Information:
⁂
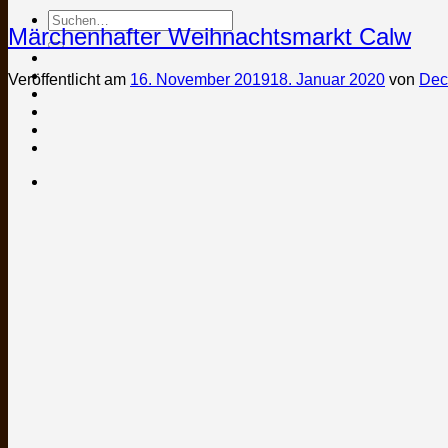
Suchen
Märchenhafter Weihnachtsmarkt Calw
nach:
Veröffentlicht am
16. November 2019
18. Januar 2020
von
Dec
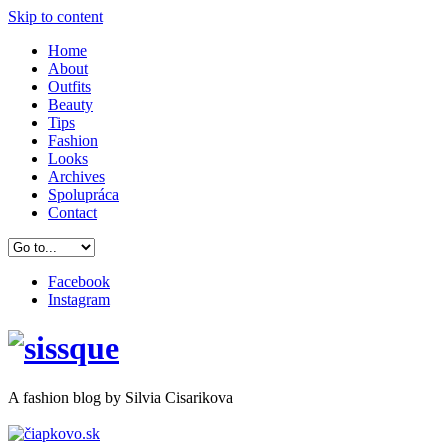
Skip to content
Home
About
Outfits
Beauty
Tips
Fashion
Looks
Archives
Spolupráca
Contact
Facebook
Instagram
A
fashion
blog by Silvia Cisarikova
⁂
Action item: Output each record above exactly as written. Skip any pictures.

Task result:
Suchen
Märchenhafter Weihnachtsmarkt Calw
nach:
Veröffentlicht am
16. November 2019
18. Januar 2020
von
Dec
Skip to content
Home
About
Outfits
Beauty
Tips
Fashion
Looks
Archives
Spolupráca
Contact
Facebook
Instagram
A
fashion
blog by Silvia Cisarikova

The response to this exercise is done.